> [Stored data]
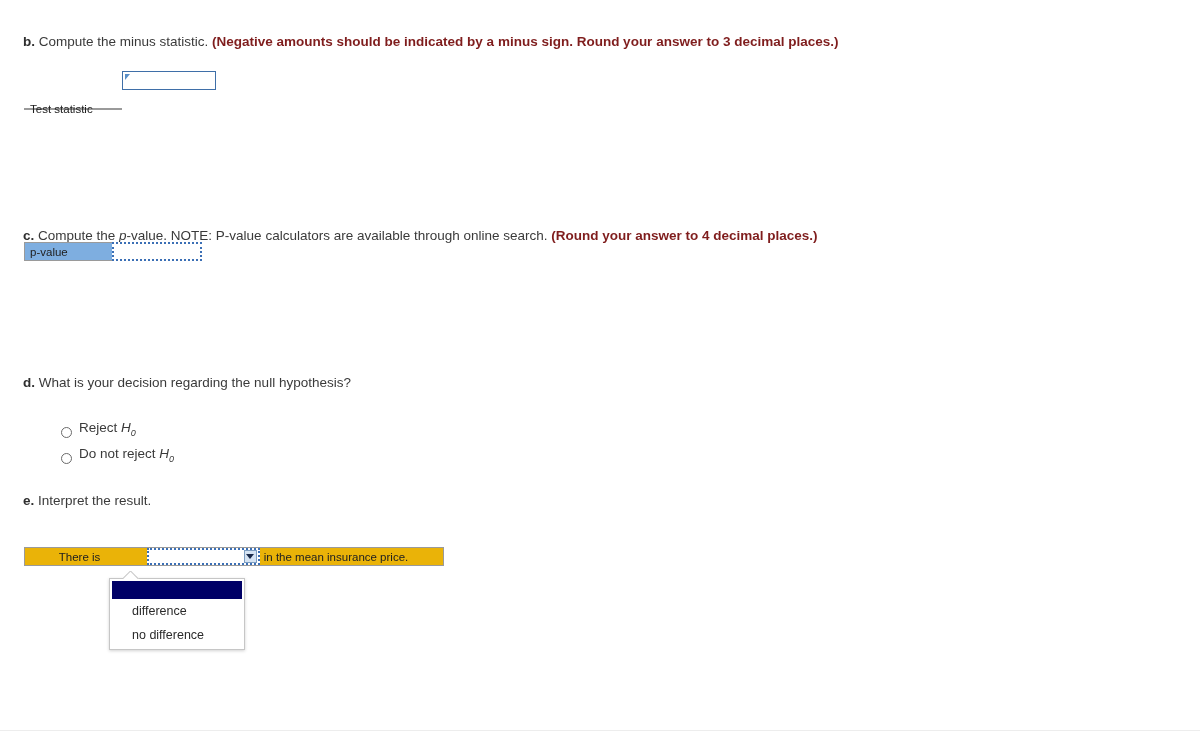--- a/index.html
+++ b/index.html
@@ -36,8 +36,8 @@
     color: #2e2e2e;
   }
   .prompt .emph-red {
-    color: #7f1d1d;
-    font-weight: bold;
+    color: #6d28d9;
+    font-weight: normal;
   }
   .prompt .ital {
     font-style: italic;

> [Brief]
Which lines hold the string "font"? Copy all of them from the data above.

> [Output]
-    font-weight: bold;
+    font-weight: normal;
     font-style: italic;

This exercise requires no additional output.